[WORKING DATA — start]

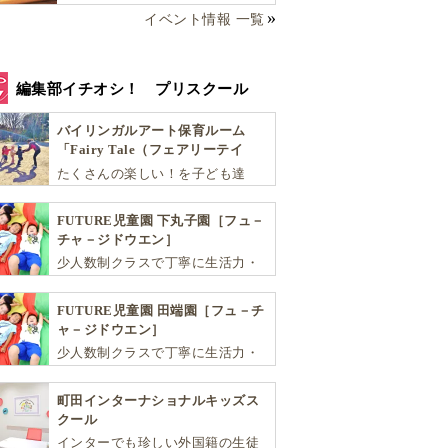
イベント情報 一覧
編集部イチオシ！ プリスクール
バイリンガルアート保育ルーム
「Fairy Tale（フェアリーテイ
ル）」
たくさんの楽しい！を子ども達
へ。バラエティーに富んだプログ
ラムとバイリンガル保育で子供達
FUTURE児童園 下丸子園［フュ－
の『生きる力』を育てます。
チャ－ジドウエン］
少人数制クラスで丁寧に生活力・
学力・思考力を伸ばしお子様の可
能性を広げます！
FUTURE児童園 田端園［フュ－チ
ャ－ジドウエン］
少人数制クラスで丁寧に生活力・
学力・思考力を伸ばしお子様の可
能性を広げます！
町田インターナショナルキッズス
クール
インターでも珍しい外国籍の生徒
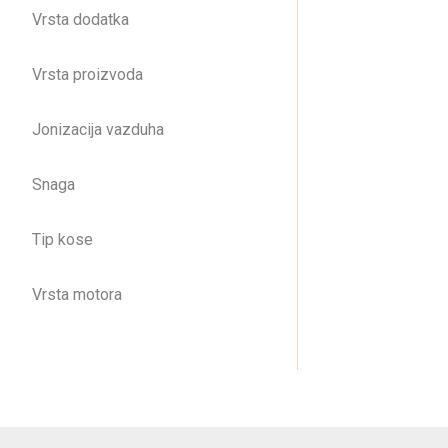
Vrsta dodatka
Vrsta proizvoda
Jonizacija vazduha
Snaga
Tip kose
Vrsta motora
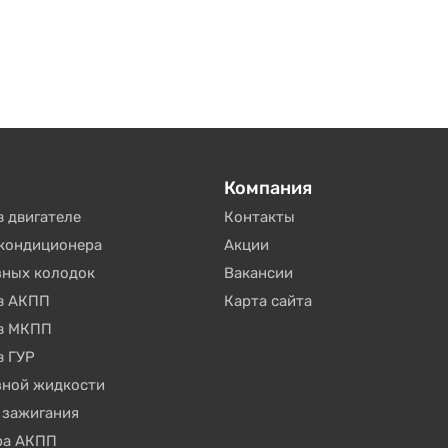
Компания
в двигателе
Контакты
окондиционера
Акции
зных колодок
Вакансии
 в АКПП
Карта сайта
 в МКПП
в ГУР
зной жидкости
 зажигания
ра АКПП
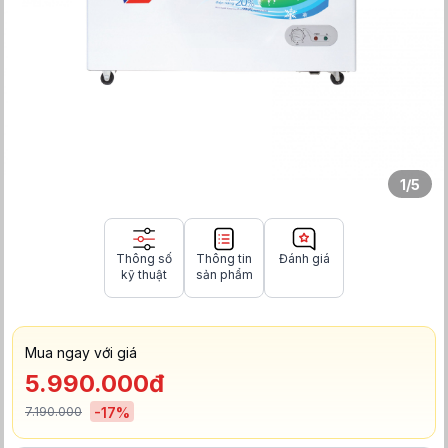
1
/
5
Thông số
Thông tin
Đánh giá
kỹ thuật
sản phẩm
Mua ngay với giá
5.990.000đ
7.190.000
-
17
%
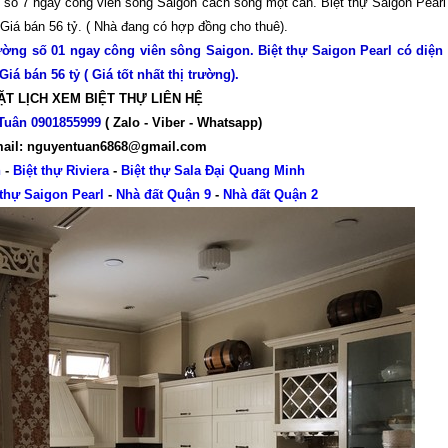
g số 7 ngay công viên sông Saigon cách sông một căn. Biệt thự Saigon Pearl
 Giá bán 56 tỷ. ( Nhà đang có hợp đồng cho thuê).
ường số 01 ngay công viên sông Saigon. Biệt thự Saigon Pearl có diện 
á bán 56 tỷ ( Giá tốt nhất thị trường).
ẶT LỊCH XEM BIỆT THỰ LIÊN HỆ
Tuân 0901855999
( Zalo - Viber - Whatsapp)
ail: nguyentuan6868@gmail.com
n
-
Biệt thự Riviera
-
Biệt thự Sala Đại Quang Minh
 thự Saigon Pearl
-
Nhà đất Quận 9
-
Nhà đất Quận 2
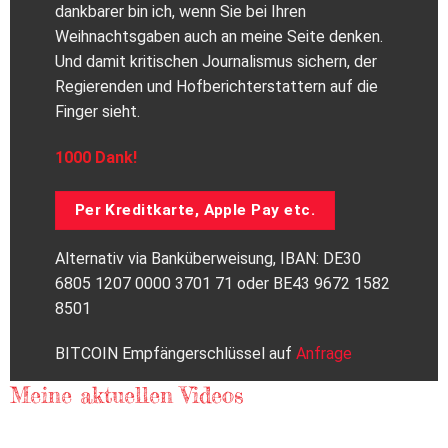
dankbarer bin ich, wenn Sie bei Ihren
Weihnachtsgaben auch an meine Seite denken.
Und damit kritischen Journalismus sichern, der
Regierenden und Hofberichterstattern auf die
Finger sieht.
1000 Dank!
Per Kreditkarte, Apple Pay etc.
Alternativ via Banküberweisung, IBAN: DE30
6805 1207 0000 3701 71 oder BE43 9672 1582
8501
BITCOIN Empfängerschlüssel auf
Anfrage
Meine aktuellen Videos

[WORKING DATA — finish]

Copy the lines above word for word, leaving out the pictures.

イベント情報 一覧
編集部イチオシ！ プリスクール
バイリンガルアート保育ルーム
「Fairy Tale（フェアリーテイ
ル）」
たくさんの楽しい！を子ども達
へ。バラエティーに富んだプログ
ラムとバイリンガル保育で子供達
FUTURE児童園 下丸子園［フュ－
の『生きる力』を育てます。
チャ－ジドウエン］
少人数制クラスで丁寧に生活力・
学力・思考力を伸ばしお子様の可
能性を広げます！
FUTURE児童園 田端園［フュ－チ
ャ－ジドウエン］
少人数制クラスで丁寧に生活力・
学力・思考力を伸ばしお子様の可
能性を広げます！
町田インターナショナルキッズス
クール
インターでも珍しい外国籍の生徒
Vrsta dodatka
Vrsta proizvoda
Jonizacija vazduha
Snaga
Tip kose
Vrsta motora
Компания
в двигателе
Контакты
окондиционера
Акции
зных колодок
Вакансии
 в АКПП
Карта сайта
 в МКПП
в ГУР
зной жидкости
 зажигания
ра АКПП
1
/
5
Thông số
Thông tin
Đánh giá
kỹ thuật
sản phẩm
Mua ngay với giá
5.990.000đ
7.190.000
-
17
%
g số 7 ngay công viên sông Saigon cách sông một căn. Biệt thự Saigon Pearl
 Giá bán 56 tỷ. ( Nhà đang có hợp đồng cho thuê).
ường số 01 ngay công viên sông Saigon. Biệt thự Saigon Pearl có diện 
á bán 56 tỷ ( Giá tốt nhất thị trường).
ẶT LỊCH XEM BIỆT THỰ LIÊN HỆ
Tuân 0901855999
( Zalo - Viber - Whatsapp)
ail: nguyentuan6868@gmail.com
n
-
Biệt thự Riviera
-
Biệt thự Sala Đại Quang Minh
 thự Saigon Pearl
-
Nhà đất Quận 9
-
Nhà đất Quận 2
dankbarer bin ich, wenn Sie bei Ihren
Weihnachtsgaben auch an meine Seite denken.
Und damit kritischen Journalismus sichern, der
Regierenden und Hofberichterstattern auf die
Finger sieht.
1000 Dank!
Per Kreditkarte, Apple Pay etc.
Alternativ via Banküberweisung, IBAN: DE30
6805 1207 0000 3701 71 oder BE43 9672 1582
8501
BITCOIN Empfängerschlüssel auf
Anfrage
Meine aktuellen Videos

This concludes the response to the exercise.